Having lived for a number of years in the area and now on both sides of the I-10 freeway, there is no denying the neighborhood often feels like two separate worlds across that deep chasm. My wife Meghan has encountered being told once that we "don't really live in the Pico Neighborhood", now that we are living on the north side of the freeway. The bridges adjacent on and off ramps  are often terrible places to try and walk or bike. The choke points created by having so many north/south streets no longer connecting in the grid, and the pull of vehicles to those on-ramps, creates headaches for drivers trying to cross at peak times.

The outreach and studying for the proposed greenway is being funded by a Caltrans Environmental Justice Grant, specifically to improve air quality and quality of life in areas that got dumped on by state highway planners in the past. The most horrible, dangerous, and uncomfortable places to be in the neighborhood are those areas managed by Caltrans or nearest its handiwork, so they definitely owe the community.

Michigan Ave Greenway Pres. And Walk Audit

The format of the workshop portion was very loose and open. There's no diagrams of anything yet, and members of the public were led on routes through the neighborhood with clip boards jotting notes on their surroundings. There were 2 bike groups, led with help by  Santa Monica Spoke, and 2 walking groups all covering slightly different territory.

I went out with one of the walking groups, in part because I think the pace of walking is the best way to take in the details of any environment. Also because I was interested in listening to and chatting with more folks outside the usual bike advocacy circles. It’s great to get out and walk around the environment of a proposal area. Photos in a slide show often miss the details, and the real world experience of traffic volumes, speed, sound, and the tension at certain crossings. We saw at least one instance of a driver blowing a red light at high speed on our walk.

Talking and walking with people also seems to foster more genuine dialogue than sitting across in chairs. Out in the field it was plainly obvious to just about everyone in my group where enhancement is needed, especially at and around the connections with streets that cross the freeway.

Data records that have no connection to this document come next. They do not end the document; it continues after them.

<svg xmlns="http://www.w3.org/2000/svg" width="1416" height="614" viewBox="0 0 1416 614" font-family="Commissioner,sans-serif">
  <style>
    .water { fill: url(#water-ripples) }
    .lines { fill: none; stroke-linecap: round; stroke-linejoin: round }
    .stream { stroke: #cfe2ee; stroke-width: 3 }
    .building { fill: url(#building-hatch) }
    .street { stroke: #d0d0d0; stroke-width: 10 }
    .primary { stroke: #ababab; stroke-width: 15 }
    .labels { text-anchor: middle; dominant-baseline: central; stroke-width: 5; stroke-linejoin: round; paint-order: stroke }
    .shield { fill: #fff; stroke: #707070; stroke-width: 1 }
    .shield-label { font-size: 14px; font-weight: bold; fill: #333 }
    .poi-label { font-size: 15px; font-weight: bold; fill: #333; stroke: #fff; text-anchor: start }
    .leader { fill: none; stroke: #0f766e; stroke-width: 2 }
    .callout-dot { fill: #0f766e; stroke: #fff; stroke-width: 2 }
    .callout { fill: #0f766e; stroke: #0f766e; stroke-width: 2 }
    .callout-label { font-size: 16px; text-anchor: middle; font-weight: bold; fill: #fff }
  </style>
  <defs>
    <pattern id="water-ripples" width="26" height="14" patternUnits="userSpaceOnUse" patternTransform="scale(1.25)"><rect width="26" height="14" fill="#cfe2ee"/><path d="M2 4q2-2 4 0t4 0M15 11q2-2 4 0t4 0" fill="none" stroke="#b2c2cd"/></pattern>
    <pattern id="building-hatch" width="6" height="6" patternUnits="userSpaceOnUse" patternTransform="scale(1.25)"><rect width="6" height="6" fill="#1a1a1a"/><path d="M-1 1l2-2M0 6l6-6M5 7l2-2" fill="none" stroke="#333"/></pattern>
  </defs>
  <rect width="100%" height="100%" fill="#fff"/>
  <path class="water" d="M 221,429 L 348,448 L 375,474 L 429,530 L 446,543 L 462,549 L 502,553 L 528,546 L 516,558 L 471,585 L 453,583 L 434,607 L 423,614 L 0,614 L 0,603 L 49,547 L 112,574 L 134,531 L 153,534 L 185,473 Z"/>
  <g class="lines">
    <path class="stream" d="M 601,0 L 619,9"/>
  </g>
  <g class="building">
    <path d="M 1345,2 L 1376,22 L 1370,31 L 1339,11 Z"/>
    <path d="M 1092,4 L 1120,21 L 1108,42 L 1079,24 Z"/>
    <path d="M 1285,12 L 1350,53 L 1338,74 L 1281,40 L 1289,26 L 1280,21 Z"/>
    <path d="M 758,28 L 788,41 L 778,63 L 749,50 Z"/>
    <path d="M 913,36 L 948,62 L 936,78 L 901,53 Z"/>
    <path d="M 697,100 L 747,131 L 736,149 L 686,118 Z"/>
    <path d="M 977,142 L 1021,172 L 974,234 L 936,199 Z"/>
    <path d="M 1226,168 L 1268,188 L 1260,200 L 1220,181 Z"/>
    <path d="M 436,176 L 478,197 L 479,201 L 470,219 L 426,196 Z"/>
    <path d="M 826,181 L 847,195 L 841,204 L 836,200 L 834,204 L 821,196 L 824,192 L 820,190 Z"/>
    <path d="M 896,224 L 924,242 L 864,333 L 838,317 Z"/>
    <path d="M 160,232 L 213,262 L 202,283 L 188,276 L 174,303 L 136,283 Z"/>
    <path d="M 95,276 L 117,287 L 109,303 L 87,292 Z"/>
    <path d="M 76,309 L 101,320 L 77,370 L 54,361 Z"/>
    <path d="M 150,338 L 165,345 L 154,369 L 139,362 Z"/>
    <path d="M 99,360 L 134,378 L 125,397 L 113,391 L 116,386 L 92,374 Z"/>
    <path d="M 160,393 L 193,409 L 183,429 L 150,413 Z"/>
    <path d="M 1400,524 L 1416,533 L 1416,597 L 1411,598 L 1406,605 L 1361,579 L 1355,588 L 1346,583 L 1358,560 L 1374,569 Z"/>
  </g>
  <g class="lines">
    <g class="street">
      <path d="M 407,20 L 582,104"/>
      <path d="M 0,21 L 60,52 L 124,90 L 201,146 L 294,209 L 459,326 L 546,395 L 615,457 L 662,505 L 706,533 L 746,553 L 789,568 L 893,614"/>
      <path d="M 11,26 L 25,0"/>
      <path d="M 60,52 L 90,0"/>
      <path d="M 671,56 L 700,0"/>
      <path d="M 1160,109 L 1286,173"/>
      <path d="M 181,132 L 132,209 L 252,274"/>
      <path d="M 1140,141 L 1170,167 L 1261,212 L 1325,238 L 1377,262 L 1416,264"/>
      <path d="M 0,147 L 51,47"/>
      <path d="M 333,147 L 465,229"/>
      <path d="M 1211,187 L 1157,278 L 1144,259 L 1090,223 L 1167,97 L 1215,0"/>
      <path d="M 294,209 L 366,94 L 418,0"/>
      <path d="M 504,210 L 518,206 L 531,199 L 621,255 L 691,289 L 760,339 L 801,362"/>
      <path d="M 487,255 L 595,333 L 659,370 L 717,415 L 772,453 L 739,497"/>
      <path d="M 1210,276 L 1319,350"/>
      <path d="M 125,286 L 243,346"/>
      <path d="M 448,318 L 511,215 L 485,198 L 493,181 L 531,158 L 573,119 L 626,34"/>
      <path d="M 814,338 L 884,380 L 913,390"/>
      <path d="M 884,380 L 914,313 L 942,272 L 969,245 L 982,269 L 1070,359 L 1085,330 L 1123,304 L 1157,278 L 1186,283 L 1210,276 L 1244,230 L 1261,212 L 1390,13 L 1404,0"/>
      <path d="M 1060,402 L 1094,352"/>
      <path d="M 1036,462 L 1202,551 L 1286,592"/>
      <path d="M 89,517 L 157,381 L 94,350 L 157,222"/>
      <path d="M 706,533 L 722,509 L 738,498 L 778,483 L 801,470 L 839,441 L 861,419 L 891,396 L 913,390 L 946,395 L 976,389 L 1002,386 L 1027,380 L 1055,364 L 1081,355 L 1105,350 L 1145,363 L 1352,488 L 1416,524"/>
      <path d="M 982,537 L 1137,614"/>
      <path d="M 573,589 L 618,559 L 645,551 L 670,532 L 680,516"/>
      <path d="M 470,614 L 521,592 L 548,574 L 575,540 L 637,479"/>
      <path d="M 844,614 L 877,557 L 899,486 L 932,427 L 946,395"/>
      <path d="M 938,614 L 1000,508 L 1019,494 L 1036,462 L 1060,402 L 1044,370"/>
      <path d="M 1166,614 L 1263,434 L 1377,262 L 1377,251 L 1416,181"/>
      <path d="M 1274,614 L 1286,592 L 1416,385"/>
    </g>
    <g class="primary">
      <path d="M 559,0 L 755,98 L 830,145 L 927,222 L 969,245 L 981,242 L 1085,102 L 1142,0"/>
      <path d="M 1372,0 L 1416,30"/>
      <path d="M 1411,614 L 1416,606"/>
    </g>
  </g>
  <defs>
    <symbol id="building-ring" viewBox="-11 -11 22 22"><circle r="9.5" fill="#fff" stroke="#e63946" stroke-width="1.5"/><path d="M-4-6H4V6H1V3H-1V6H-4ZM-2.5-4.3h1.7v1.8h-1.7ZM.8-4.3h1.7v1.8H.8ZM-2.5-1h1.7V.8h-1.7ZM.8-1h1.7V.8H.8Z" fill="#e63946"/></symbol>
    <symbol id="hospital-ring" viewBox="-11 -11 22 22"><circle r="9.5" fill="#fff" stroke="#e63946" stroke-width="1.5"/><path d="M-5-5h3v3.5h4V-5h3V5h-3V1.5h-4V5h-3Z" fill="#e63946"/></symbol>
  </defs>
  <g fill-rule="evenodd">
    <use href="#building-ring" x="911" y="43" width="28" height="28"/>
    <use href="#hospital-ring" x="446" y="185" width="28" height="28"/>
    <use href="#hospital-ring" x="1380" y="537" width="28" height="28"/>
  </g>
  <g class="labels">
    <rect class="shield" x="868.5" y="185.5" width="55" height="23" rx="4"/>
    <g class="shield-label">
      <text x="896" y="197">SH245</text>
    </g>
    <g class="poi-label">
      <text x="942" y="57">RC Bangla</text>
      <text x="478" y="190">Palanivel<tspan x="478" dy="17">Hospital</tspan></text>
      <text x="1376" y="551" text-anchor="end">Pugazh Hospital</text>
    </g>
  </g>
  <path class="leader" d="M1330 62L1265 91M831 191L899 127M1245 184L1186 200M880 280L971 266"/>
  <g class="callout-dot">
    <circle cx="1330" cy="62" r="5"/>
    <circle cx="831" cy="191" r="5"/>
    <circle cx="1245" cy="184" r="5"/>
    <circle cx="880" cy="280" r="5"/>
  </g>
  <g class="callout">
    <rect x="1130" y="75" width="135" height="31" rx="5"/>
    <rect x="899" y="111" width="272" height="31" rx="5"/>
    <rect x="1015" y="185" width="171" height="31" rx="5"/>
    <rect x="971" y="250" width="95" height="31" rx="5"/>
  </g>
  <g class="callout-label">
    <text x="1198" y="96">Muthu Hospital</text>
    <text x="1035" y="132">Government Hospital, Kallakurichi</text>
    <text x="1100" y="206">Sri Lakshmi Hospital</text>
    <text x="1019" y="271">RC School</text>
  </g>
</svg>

As someone who spent a lot of time living right off of Michigan Ave., walking and biking the corridor often, and still uses Michigan regularly as a bike route alternative to the fist clenching adrenaline fests of Pico Blvd. and Olympic, I have high hopes for this corridor to be calmed a little. The traffic volumes are lower than adjacent corridors, but are enough, and fast enough, at certain times, to be stressful and threatening, to the detriment of related efforts to foster more walking and bicycling to campus for Samohi. The Michigan Avenue corridor is an absolutely critical alternative connection.

Neighborhood Greenway Features Portland OR

In my time wondering Portland, Oregon by bike, it was their network of neighborhood greenways which left the biggest impression on me. These became my go to routes for navigating many parts of the city. The speeds were slow enough, the volumes low enough, that the greenways were chill environments to ride and conducive to side by side conversational cycling with friends without harassment. The signage and markings made them easy to navigate to find where you were going even as a tourist, and bike ridership on some corridors seemed to far exceed the car traffic.

The slate is pretty open for how things may take shape, and I encourage people to get involved. If you live in the Pico Neighborhood area or know people who do, maybe chat it up with them or with neighbors. The more support we can turn out from people in the immediate area the better. Some potential design features including neighborhood roundabouts (which I love for reducing top speeds and turn conflicts) may be more controversial than others. We need a broad coalition to ensure this corridor reaches the full potential of what a neighborhood greenway network could be.

This goes far beyond bicycling, it's about enhancing public safety, public health and our environment.